I have cooked with Grains of Paradise only a few times. The first time was when my son was learning about the Tudors, at school, and we ordered a load of odd spices like Long Pepper, Cubeb and Grains of Paradise from ebay. We made a few interesting pies and they’ve mostly loitered in the back of my spice cupboard ever since.
In preparation for today’s dram from the Botanical Ginvent Calendar, I threw some in tonight’s dinner. I also cooked salmon in gin, juniper, lime and black pepper, but that’s a different story.
In gin, the most well-known example that makes use of this botanical is Bombay Sapphire, but both Oxley and Monkey 47 (amongst others) include it in their recipes.
Grains of Paradise: Facts.
- It’s thought that the presence of Grains of Paradise, in the natural diets of gorillas, has a cardio-protective effect.

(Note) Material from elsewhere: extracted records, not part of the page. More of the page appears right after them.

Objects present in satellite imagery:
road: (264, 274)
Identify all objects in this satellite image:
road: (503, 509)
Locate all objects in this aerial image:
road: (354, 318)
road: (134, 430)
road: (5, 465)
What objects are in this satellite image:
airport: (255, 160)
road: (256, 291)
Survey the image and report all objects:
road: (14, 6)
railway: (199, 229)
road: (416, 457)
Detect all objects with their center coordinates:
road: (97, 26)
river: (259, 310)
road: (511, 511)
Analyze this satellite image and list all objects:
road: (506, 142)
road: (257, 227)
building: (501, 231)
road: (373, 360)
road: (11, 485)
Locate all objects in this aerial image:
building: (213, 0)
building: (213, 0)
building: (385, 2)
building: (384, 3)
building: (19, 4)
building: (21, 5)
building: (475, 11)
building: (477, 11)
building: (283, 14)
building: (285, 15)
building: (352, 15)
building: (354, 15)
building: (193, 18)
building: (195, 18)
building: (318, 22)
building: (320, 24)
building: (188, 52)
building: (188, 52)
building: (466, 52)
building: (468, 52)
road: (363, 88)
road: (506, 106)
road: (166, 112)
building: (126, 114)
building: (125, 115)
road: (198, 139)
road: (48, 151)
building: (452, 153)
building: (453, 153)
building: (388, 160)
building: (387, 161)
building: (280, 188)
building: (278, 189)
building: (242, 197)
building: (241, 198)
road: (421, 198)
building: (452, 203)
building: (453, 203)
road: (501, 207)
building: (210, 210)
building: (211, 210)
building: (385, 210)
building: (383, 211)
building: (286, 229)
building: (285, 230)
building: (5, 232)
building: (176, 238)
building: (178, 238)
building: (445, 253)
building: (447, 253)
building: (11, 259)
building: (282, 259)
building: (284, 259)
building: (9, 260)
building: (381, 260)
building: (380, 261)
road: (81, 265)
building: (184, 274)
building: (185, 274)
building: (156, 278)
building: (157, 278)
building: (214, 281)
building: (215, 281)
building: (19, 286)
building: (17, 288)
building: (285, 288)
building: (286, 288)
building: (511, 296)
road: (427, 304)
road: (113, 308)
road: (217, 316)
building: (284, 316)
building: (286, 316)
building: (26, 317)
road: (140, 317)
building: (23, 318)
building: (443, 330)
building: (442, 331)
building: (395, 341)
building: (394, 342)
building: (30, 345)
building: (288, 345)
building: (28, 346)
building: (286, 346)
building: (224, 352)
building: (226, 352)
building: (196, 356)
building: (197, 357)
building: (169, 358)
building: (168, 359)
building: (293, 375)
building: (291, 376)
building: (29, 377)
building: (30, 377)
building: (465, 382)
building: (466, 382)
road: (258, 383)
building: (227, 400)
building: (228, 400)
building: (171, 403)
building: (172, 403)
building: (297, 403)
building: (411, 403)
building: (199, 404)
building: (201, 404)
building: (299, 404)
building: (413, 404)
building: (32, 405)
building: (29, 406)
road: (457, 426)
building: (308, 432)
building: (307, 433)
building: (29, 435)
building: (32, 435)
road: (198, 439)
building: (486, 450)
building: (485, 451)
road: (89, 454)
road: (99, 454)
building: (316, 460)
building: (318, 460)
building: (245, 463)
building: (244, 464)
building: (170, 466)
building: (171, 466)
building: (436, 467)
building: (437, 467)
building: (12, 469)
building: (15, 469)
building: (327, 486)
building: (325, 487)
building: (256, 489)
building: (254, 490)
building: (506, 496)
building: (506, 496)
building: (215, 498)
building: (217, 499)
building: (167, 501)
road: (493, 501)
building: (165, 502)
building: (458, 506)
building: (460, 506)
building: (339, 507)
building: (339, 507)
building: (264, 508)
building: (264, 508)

Apparently, gorillas in captivity are quite prone to heart conditions.
- In Le Ménagier De Paris, a medieval guidebook published in France in 1393, on “a woman’s proper behaviour in marriage and running a household”, Grains of Paradise are recommended for improving the taste of wine that “tastes stale”.
- The Roman natural philosopher, Pliny the Elder, referred to Grains of Paradise as “African Pepper”, but after Roman times, they faded into obscurity in Europe. However, in the 14th & 15th Centuries, in Europe, they became a popular substitute for black pepper.
Grains of Paradise: Nose.
Standing out from the base gin is a faint slightly-greenish pepperiness but not a lot else.
Grains of Paradise: Taste.
The addition of Grains of Paradise seems to enrich the gin, making all of the flavours a little more intense. The grains bring their own flavour too; a greenish-peppery taste with a warming, spicy, tingly mouth-feel. While the after-taste is fairly mild, it’s long-lasting, tingly and warming.